[REQUIRED WORK]:
Only the lines below starting at the one containing "hfov_deg: 59.5" and ending at the one containing "focal_mm: 21" belong in the answer, each copied exactly.

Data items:
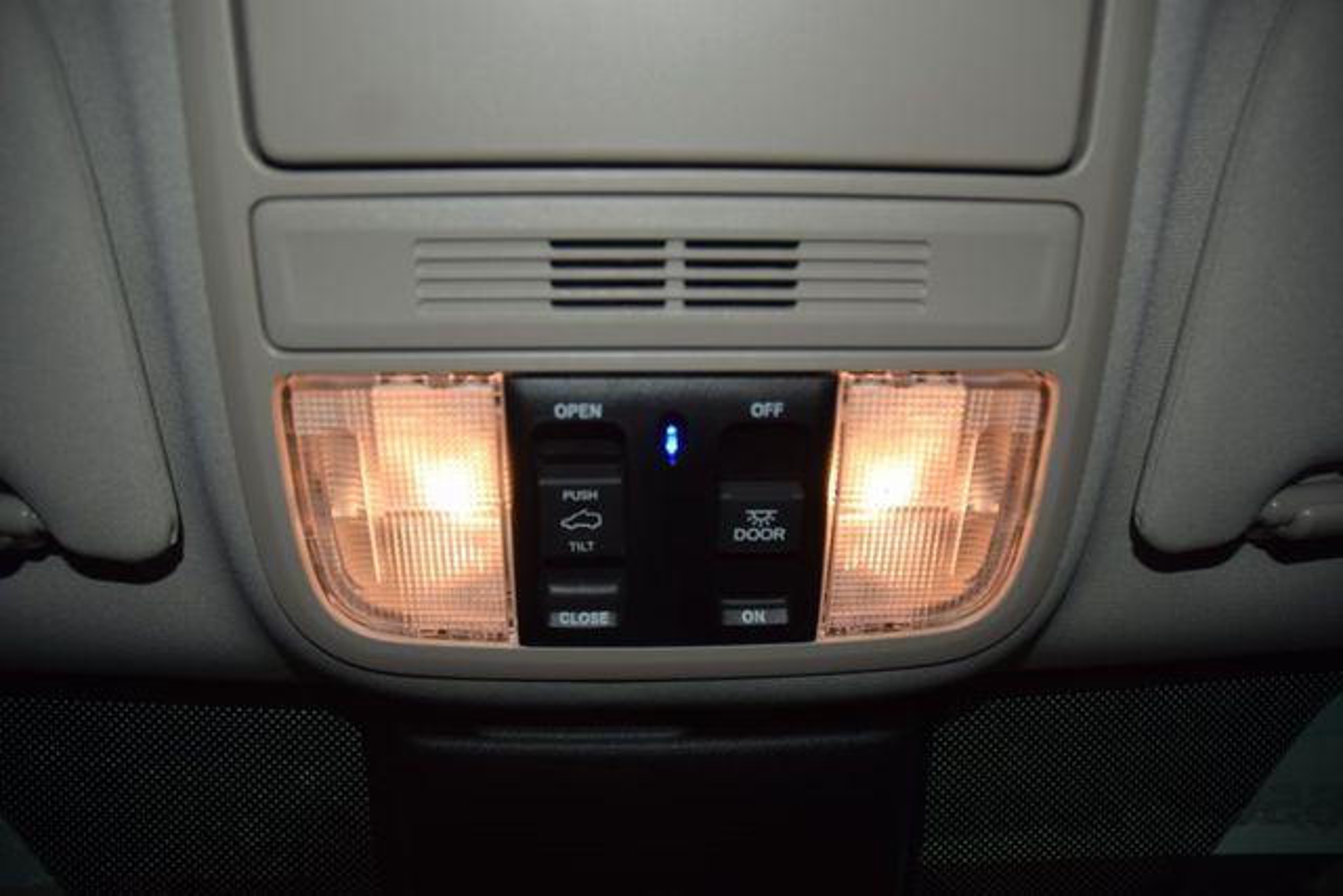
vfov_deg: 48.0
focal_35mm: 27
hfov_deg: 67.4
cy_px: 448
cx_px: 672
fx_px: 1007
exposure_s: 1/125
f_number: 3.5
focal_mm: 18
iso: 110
...
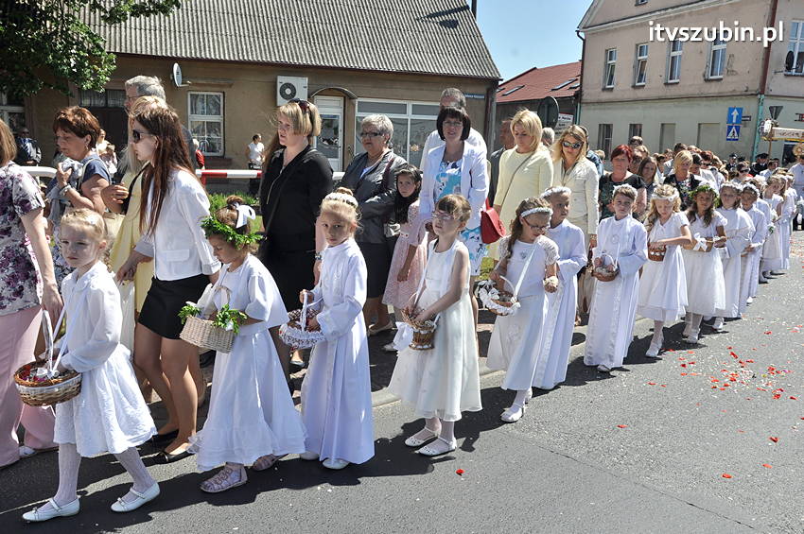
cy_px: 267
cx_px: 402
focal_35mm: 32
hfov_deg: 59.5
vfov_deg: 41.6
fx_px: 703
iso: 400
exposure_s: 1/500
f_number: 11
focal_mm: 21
--
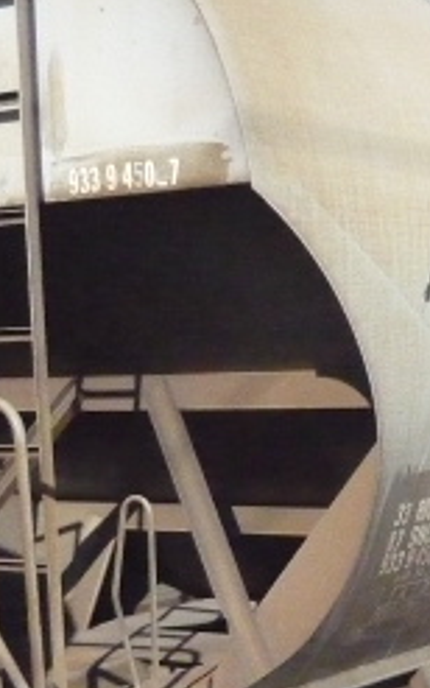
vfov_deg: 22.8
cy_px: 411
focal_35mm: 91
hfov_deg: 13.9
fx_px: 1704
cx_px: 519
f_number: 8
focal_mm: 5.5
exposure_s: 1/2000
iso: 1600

[WRITTEN RESPONSE]:
hfov_deg: 59.5
vfov_deg: 41.6
fx_px: 703
iso: 400
exposure_s: 1/500
f_number: 11
focal_mm: 21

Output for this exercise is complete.